So, what does it mean for a strike to succeed here?

Something about this article bothers me. But I could be very wrong as I am on the outside. I find it hard to see the educational staff as proletarian even if they share many features. Are they that different to cops, prison officers, social workers, psychologists...I find it hard to see them like factory workers. I think some maybe very aware of the nature of the system and like other workers are there for one reason only, the money. But the experienced teachers are dragging in a lot more money than the shit jobs pay. My daughter is 32 and on just under £40 k a year. So paying these people a lot of money to sell the system to kids who are being turned into fodder for the system seems to me to be problematic. I am not rejecting teachers as revolutionaries, but I think it has to be seen in terms not of “rescuing the education system”. That system is beyond rescue. I don’t think it is a case of “ ultimately” but in the here and now. There is no radical restructuring to be had here, the system is designed for a purpose and there is no other end it can serve. As I say, I am not on the inside, but to me it is just more of the same...socialism is the only way out, the rest is just ever worse no matter how it is rejigged.
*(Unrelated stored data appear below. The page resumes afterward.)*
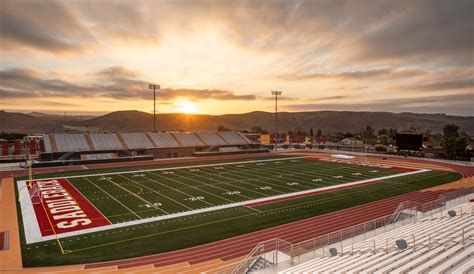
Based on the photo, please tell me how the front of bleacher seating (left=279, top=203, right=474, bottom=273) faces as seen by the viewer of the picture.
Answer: facing away from the viewer and to the left of the viewer

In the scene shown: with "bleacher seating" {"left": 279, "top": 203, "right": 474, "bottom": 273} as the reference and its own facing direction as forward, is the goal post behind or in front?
in front
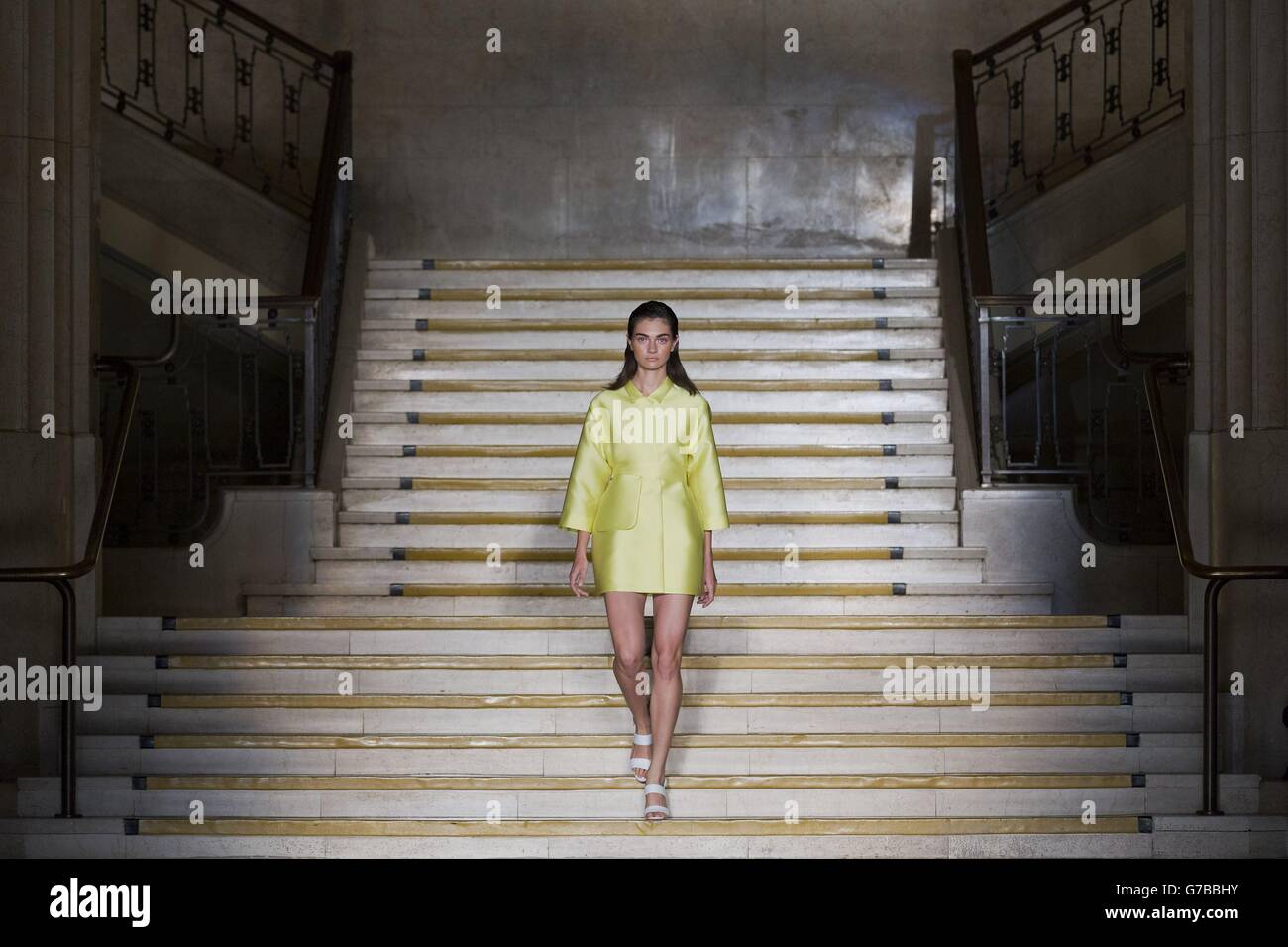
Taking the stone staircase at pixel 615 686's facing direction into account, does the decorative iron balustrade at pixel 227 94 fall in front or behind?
behind

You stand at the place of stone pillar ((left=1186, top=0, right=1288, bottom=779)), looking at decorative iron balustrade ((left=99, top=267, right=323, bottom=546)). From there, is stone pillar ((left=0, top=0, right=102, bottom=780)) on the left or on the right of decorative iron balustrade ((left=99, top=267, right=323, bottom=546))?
left

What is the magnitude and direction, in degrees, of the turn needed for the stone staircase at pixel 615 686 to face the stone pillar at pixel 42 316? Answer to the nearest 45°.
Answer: approximately 90° to its right

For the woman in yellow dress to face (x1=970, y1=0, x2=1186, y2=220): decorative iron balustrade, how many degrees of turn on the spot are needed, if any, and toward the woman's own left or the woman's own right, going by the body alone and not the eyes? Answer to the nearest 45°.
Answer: approximately 135° to the woman's own left

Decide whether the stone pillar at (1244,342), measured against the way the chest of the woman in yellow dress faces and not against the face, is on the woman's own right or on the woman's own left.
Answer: on the woman's own left

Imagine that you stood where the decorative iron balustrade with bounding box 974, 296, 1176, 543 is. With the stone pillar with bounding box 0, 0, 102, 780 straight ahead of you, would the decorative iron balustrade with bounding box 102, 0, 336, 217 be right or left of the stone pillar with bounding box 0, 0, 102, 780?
right

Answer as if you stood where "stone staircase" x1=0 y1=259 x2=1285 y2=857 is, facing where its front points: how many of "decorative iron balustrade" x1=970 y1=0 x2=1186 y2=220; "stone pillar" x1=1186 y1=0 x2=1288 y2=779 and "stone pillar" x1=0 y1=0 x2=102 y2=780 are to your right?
1

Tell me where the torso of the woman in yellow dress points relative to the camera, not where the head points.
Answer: toward the camera

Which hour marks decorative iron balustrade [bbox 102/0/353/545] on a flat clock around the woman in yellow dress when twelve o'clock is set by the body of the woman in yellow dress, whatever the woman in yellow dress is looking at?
The decorative iron balustrade is roughly at 5 o'clock from the woman in yellow dress.

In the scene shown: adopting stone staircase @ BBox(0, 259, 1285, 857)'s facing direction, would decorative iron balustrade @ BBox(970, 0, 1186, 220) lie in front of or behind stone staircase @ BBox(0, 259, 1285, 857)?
behind

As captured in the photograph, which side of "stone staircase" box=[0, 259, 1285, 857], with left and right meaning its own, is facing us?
front

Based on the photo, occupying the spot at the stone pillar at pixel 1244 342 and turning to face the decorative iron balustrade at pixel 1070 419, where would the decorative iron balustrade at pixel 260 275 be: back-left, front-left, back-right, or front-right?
front-left

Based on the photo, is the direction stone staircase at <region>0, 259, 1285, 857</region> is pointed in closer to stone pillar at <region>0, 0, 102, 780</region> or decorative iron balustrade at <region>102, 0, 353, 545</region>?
the stone pillar

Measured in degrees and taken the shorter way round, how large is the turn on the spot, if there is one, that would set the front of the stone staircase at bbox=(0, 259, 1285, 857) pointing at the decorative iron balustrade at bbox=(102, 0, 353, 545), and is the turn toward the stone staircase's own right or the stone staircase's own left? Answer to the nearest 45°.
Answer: approximately 135° to the stone staircase's own right
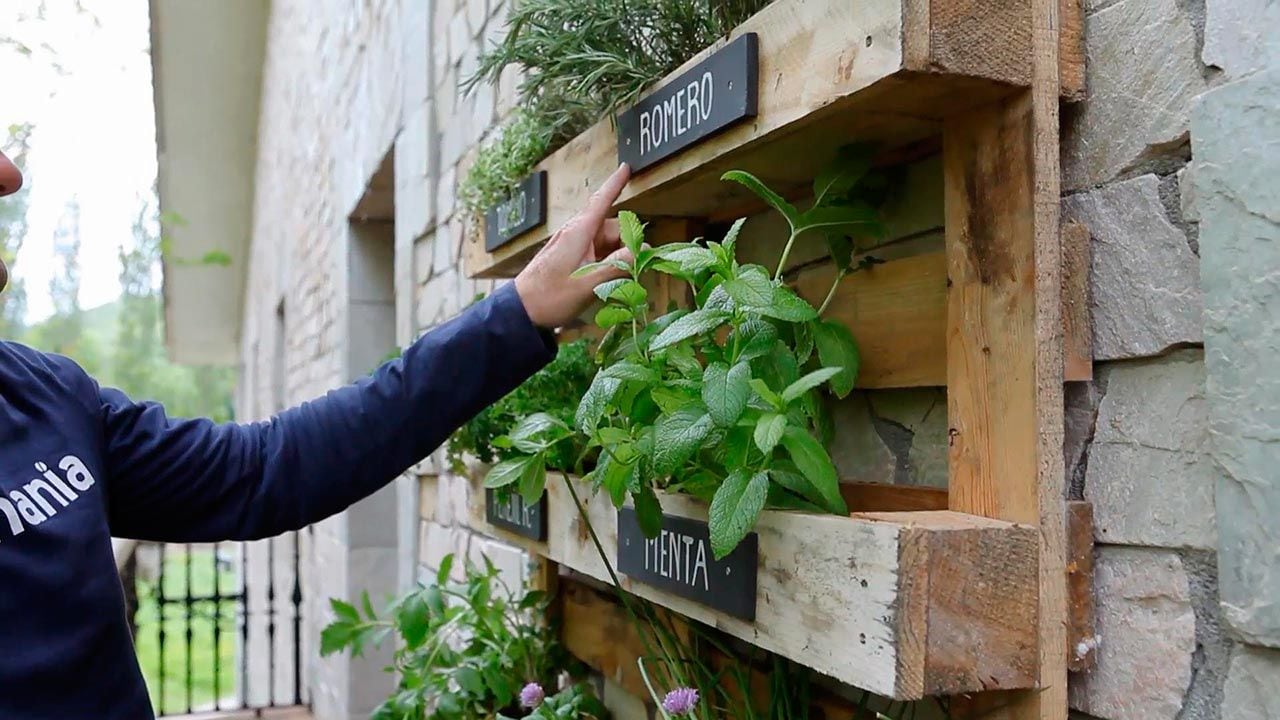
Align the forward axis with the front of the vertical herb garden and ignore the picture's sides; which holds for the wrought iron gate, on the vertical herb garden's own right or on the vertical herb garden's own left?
on the vertical herb garden's own right

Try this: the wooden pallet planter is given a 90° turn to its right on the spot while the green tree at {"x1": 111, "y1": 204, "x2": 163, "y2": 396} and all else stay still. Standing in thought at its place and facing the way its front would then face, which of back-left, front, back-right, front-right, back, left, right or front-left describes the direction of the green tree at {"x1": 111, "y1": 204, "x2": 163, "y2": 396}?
front

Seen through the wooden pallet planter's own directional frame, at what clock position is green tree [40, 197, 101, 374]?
The green tree is roughly at 3 o'clock from the wooden pallet planter.

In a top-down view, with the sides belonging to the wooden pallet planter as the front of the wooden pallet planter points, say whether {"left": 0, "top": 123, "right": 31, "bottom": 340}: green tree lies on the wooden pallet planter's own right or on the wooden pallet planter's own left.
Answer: on the wooden pallet planter's own right

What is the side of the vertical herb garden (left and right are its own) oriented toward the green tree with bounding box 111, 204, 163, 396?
right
Maybe a new government could substantially improve the lot of the teaching professionals, but that is not helping the working class who are forced through the process. Though even this is doubtful. I cannot help but think that those who have “turned on” to a correct evaluation of the state’s educational process have “dropped out”, given it up as an insoluble problem, it’s a dubious way to make coin at best. Correct me if you think I am talking shite.